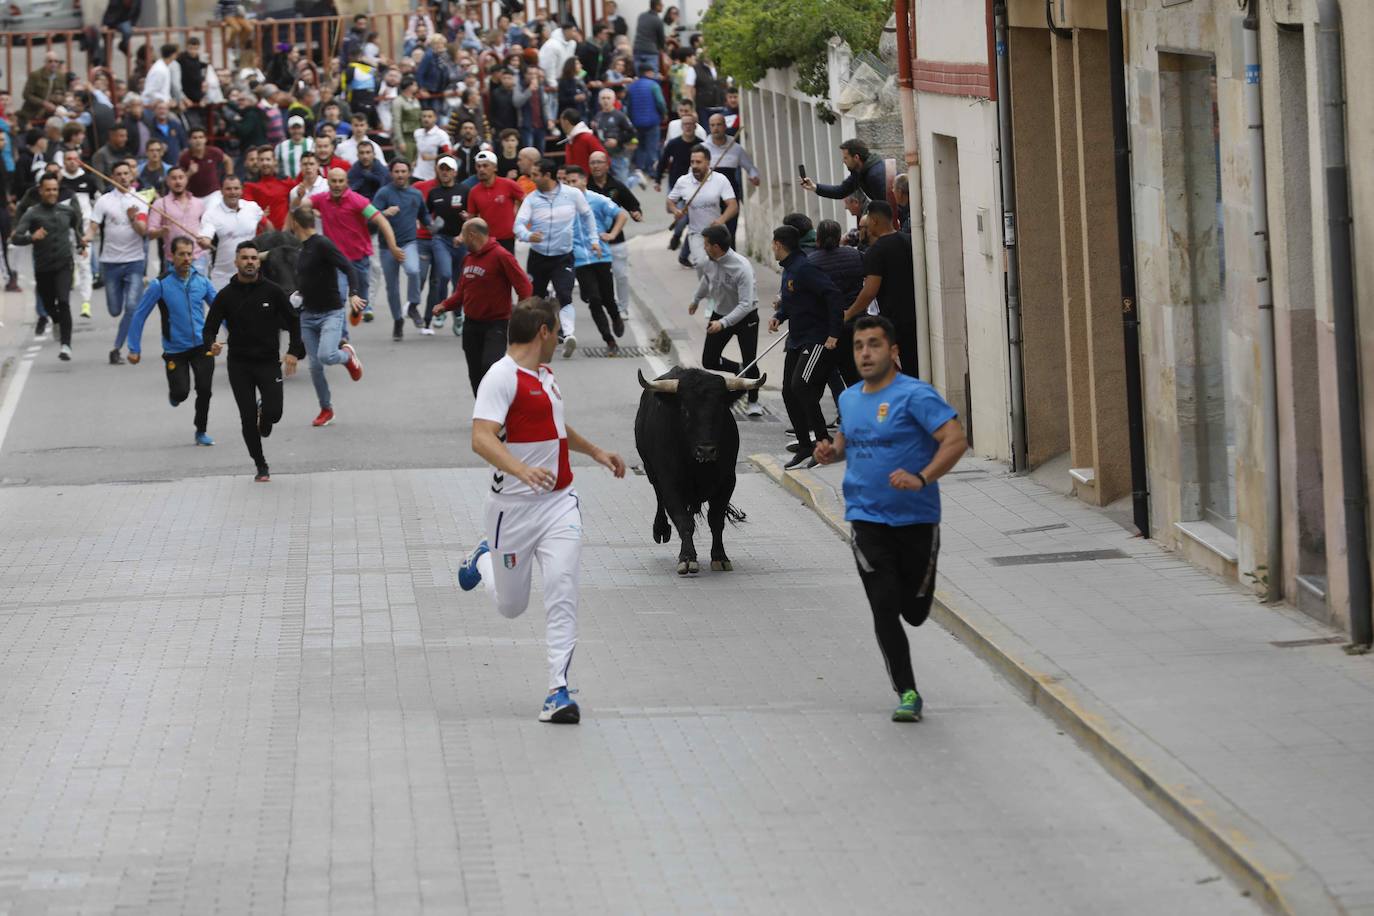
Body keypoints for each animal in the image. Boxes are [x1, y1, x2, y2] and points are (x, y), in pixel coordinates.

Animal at [634, 368, 769, 574]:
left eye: (720, 408)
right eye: (684, 410)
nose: (706, 450)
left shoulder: (728, 481)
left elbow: (716, 520)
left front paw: (720, 557)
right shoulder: (669, 482)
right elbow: (683, 520)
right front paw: (687, 558)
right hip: (651, 471)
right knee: (659, 497)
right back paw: (661, 529)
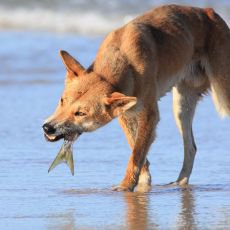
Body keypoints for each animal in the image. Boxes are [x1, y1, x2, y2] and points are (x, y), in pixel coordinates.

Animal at [42, 4, 230, 192]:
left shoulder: (149, 115)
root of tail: (209, 11)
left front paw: (126, 184)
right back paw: (180, 182)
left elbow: (137, 152)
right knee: (191, 148)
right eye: (62, 101)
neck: (125, 59)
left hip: (222, 95)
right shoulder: (126, 114)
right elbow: (136, 148)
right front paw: (143, 182)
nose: (47, 127)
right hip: (181, 107)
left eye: (80, 113)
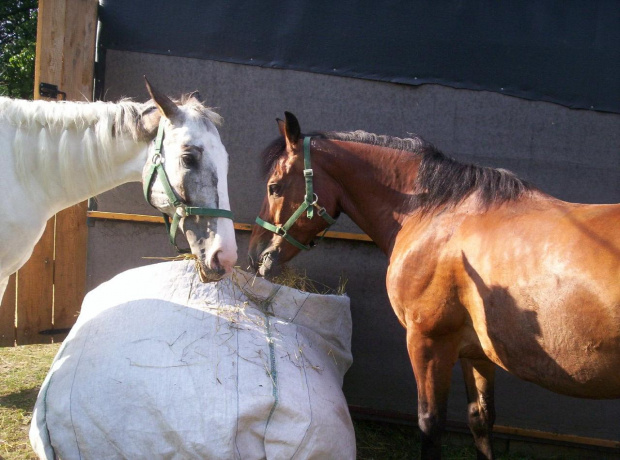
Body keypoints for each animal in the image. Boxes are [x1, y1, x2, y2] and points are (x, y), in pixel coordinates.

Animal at [248, 112, 620, 460]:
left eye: (274, 187)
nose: (256, 254)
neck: (438, 214)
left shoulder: (428, 339)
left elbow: (430, 423)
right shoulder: (475, 351)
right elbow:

[WORK INSTRUCTIONS] What is needed is a verbatim copy of the lines from the line with "nose: (47, 127)" through the last line of the listing, pictures excluded.

[EXERCISE OUTPUT]
nose: (47, 127)
right hip: (181, 107)
left eye: (80, 113)
Body keypoints for each animal in the image. Boxes are [x1, y1, x2, y2] and points are (x, y), in pixel coordinates.

Animal at [248, 112, 620, 460]:
left eye: (274, 187)
nose: (256, 254)
neck: (438, 214)
left shoulder: (428, 339)
left elbow: (430, 423)
right shoulder: (475, 351)
right elbow:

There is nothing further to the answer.